Task directions =>
When you copy the entries, match them exactly and omit the pictures.

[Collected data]
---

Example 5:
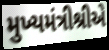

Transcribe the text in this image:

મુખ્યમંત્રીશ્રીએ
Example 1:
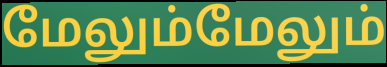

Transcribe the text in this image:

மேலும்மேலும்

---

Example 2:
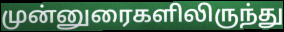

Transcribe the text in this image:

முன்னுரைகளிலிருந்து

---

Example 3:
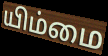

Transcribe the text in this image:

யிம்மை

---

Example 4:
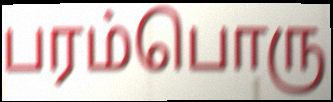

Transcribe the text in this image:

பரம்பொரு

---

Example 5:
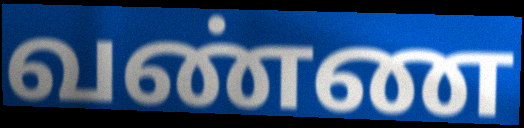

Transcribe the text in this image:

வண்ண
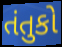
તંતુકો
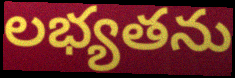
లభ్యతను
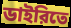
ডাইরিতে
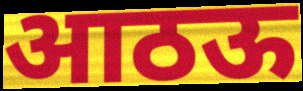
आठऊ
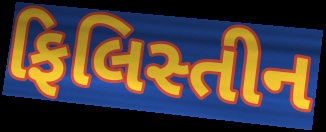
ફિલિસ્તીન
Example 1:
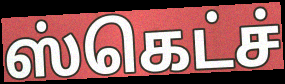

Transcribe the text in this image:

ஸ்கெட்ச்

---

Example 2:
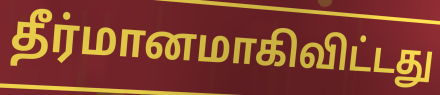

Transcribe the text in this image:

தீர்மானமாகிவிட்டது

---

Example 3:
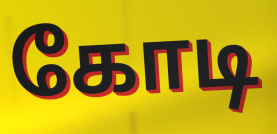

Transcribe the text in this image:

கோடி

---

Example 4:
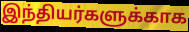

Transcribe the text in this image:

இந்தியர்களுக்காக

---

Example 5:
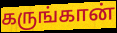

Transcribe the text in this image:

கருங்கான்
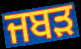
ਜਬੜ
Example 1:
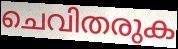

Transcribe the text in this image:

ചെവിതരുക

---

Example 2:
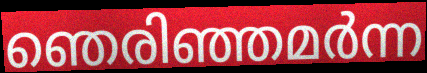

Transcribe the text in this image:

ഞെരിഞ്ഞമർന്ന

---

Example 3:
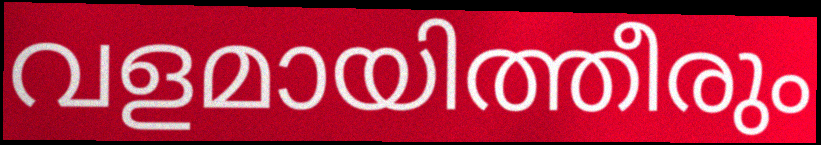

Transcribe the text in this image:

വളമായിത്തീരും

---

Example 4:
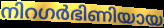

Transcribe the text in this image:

Solution to the exercise =>
---

Example 5:

Transcribe the text in this image:

મુખ્યમંત્રીશ્રીએ
Example 1:

Transcribe the text in this image:

மேலும்மேலும்

---

Example 2:

Transcribe the text in this image:

முன்னுரைகளிலிருந்து

---

Example 3:

Transcribe the text in this image:

யிம்மை

---

Example 4:

Transcribe the text in this image:

பரம்பொரு

---

Example 5:

Transcribe the text in this image:

வண்ண
તંતુકો
లభ్యతను
ডাইরিতে
आठऊ
ફિલિસ્તીન
Example 1:

Transcribe the text in this image:

ஸ்கெட்ச்

---

Example 2:

Transcribe the text in this image:

தீர்மானமாகிவிட்டது

---

Example 3:

Transcribe the text in this image:

கோடி

---

Example 4:

Transcribe the text in this image:

இந்தியர்களுக்காக

---

Example 5:

Transcribe the text in this image:

கருங்கான்
ਜਬੜ
Example 1:

Transcribe the text in this image:

ചെവിതരുക

---

Example 2:

Transcribe the text in this image:

ഞെരിഞ്ഞമർന്ന

---

Example 3:

Transcribe the text in this image:

വളമായിത്തീരും

---

Example 4:

Transcribe the text in this image:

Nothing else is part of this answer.